In early childhood on through our adolescent and teen years, many of us experienced engulfment.  Engulfment is somewhat opposite of abandonment.  Parents who engulf their children are overly meddlesome in the child’s life, continually frustrating and thwarting the child’s natural and healthy inclination to separate and individuate.  Often one or both of the parents encourages the child to mirror them, and can become very intrusive into all aspects of the child’s existence, from infancy through the teen years.  Individuals who experienced this type of upbringing are imprinted with a “loss of self”.

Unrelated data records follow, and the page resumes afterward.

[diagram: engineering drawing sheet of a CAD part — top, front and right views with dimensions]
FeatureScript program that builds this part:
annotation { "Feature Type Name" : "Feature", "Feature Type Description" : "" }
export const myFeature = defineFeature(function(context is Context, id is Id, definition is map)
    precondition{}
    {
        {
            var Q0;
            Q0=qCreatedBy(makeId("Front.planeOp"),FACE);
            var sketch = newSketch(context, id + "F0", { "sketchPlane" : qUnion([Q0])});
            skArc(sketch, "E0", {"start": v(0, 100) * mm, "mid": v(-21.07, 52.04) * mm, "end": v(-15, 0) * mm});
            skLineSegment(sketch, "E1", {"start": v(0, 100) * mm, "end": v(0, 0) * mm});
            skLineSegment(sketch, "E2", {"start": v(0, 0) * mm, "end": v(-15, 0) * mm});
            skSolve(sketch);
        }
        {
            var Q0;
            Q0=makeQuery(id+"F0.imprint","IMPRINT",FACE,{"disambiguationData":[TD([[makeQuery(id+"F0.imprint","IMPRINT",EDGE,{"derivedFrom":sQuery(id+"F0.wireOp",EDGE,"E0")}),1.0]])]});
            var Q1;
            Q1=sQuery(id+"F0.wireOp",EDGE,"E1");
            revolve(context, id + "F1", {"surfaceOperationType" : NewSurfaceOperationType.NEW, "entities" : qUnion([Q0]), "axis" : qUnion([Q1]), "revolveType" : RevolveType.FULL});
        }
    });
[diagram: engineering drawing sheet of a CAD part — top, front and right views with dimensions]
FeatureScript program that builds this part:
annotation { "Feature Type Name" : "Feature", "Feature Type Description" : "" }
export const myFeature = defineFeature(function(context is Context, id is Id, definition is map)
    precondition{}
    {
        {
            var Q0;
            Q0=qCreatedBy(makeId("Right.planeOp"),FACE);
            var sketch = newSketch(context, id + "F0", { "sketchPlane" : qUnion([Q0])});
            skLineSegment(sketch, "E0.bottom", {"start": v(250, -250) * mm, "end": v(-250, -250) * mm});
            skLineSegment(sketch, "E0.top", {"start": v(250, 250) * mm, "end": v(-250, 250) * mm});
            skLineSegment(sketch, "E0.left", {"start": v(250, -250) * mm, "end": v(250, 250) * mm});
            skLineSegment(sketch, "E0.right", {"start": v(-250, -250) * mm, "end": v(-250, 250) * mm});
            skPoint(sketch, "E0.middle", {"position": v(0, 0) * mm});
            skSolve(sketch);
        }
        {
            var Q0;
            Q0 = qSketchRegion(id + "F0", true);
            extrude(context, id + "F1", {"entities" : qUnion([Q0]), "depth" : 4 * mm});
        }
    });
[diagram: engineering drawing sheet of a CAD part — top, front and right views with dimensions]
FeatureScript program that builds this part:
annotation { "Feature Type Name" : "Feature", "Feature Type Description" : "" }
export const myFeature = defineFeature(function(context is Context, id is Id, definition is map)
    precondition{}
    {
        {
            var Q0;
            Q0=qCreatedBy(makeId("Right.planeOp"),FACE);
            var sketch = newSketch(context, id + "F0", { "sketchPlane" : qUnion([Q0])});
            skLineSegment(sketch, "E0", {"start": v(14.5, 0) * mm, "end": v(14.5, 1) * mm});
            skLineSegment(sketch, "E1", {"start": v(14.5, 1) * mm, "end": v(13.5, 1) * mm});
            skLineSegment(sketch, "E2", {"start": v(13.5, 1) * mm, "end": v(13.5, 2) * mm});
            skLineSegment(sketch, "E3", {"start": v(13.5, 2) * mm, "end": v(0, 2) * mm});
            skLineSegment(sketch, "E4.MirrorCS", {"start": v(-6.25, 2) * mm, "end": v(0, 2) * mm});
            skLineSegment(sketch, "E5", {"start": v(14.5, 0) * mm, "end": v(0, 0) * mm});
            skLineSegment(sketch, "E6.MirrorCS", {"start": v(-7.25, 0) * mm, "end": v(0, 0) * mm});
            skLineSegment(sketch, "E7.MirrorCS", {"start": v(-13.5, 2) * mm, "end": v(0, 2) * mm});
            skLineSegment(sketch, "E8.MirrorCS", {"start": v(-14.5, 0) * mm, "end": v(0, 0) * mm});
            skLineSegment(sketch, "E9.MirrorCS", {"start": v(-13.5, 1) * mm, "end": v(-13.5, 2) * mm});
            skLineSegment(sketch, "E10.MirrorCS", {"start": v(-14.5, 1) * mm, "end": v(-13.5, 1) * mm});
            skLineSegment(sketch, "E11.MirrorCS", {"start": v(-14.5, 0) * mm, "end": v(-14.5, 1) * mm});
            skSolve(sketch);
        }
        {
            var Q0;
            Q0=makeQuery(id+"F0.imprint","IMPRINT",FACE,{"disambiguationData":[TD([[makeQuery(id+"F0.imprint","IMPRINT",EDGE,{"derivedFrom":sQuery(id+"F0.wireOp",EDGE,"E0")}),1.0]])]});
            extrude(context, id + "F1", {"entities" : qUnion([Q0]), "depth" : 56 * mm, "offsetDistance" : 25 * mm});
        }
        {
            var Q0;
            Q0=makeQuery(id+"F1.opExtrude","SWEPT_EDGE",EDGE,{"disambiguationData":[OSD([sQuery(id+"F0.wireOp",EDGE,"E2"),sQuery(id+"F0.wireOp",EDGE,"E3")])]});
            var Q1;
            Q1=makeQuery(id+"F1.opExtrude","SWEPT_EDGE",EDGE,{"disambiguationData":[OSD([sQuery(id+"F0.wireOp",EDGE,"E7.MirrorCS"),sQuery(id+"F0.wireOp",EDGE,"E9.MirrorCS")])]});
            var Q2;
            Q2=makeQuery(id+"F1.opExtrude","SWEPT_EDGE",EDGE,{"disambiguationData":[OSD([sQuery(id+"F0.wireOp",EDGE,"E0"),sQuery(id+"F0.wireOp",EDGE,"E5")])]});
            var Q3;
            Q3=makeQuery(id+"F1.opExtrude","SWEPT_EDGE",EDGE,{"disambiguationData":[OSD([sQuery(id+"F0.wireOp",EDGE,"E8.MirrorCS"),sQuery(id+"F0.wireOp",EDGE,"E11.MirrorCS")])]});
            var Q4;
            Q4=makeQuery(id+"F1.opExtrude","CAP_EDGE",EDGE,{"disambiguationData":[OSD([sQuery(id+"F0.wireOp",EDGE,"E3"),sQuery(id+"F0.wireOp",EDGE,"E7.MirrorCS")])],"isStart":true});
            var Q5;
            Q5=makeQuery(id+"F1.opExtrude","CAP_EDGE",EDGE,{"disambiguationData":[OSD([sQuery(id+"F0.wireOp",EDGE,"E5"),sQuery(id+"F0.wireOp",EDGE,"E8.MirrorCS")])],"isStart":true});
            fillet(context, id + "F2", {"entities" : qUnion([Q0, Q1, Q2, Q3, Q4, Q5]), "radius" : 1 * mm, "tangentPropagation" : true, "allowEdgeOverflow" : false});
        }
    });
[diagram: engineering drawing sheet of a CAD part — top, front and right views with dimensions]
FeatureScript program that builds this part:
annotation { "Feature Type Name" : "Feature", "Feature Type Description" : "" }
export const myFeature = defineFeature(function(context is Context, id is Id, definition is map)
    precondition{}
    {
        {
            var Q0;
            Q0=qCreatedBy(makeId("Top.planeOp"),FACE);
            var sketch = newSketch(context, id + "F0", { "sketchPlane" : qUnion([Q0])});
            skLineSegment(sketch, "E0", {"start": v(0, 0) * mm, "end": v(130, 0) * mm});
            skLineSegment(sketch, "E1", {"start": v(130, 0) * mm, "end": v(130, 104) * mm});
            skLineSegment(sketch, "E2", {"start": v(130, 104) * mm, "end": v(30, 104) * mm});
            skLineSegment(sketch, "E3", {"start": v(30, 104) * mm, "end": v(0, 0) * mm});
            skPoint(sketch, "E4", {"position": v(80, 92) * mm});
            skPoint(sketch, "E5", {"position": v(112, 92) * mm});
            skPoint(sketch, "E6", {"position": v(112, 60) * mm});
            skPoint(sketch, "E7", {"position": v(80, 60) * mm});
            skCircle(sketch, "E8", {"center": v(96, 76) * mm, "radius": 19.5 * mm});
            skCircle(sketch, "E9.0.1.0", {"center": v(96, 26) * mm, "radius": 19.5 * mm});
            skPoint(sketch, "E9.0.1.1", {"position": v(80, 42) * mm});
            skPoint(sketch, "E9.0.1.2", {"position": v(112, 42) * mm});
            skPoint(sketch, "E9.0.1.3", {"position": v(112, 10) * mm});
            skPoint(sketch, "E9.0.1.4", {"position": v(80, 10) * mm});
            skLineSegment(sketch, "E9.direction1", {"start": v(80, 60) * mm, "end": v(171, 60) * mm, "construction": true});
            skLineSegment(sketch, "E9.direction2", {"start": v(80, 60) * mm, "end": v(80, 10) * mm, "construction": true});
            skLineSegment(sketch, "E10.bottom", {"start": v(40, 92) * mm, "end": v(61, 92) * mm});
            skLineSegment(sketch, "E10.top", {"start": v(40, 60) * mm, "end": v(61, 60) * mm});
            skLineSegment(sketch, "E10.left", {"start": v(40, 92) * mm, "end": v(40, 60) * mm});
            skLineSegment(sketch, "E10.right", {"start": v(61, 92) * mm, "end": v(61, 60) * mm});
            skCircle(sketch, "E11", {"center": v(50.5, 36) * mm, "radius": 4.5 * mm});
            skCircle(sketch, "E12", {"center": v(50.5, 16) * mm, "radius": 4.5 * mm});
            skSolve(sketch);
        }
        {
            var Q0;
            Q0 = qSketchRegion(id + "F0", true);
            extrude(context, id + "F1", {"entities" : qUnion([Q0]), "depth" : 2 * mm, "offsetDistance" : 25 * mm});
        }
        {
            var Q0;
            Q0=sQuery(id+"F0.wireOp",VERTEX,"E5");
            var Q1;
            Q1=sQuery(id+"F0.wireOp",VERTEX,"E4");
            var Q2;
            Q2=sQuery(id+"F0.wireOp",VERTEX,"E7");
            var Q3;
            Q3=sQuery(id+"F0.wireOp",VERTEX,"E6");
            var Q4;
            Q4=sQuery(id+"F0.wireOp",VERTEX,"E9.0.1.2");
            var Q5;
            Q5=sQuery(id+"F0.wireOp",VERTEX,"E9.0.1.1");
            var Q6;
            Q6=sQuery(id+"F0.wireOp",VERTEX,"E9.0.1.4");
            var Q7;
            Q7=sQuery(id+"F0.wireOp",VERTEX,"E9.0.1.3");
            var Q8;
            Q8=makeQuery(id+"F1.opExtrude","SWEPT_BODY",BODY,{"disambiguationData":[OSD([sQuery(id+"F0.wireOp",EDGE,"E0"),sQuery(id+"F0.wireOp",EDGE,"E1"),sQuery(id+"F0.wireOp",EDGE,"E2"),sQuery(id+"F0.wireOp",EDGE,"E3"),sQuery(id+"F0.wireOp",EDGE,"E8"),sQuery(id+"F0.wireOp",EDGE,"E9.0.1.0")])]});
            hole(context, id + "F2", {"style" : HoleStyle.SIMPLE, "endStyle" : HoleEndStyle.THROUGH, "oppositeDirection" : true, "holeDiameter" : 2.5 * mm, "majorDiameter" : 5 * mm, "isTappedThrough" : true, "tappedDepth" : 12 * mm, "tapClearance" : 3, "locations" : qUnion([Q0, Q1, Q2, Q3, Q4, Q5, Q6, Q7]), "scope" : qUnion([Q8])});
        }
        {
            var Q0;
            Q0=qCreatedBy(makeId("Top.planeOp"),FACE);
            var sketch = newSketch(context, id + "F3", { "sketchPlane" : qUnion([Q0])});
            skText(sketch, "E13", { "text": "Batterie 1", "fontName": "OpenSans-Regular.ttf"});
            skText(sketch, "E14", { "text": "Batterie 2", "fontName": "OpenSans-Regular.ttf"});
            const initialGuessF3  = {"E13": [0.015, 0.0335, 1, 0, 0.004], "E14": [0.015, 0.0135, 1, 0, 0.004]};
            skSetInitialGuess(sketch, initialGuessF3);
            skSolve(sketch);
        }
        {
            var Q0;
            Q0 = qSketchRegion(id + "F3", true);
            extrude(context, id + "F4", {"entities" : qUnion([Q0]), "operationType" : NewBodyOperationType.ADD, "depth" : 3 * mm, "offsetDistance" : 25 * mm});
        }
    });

Much later in life as these children become young adults and enter into love relationships and marriage, these archaic engulfment fears are still there lurking beneath the surface.  Not surprisingly, if you have engulfment issues, and your significant other behaves in what is perceived as a controlling or intrusive way, these old engulfment fears are activated, and your childhood wounds are re-opened. 

Survival

Each of us is hard-wired to avoid pain, suffering, and death.  If your spouse/partner inflicts pain and suffering on you, or in the extreme, threatens your very existence, then hurtful feelings will be triggered.  This, in turn, may activate a “flight or fight” response, which is designed to protect you from pain and possible extinction.

So it behooves both you and your spouse/partner to understand not only your own core construct and primal fears, but each other’s as well.  Once you each have a thorough grasp of the other’s core construct and primal fears, you will each be more sensitive about not activating the other’s core hurts, and be more empathetic when you inadvertently do so.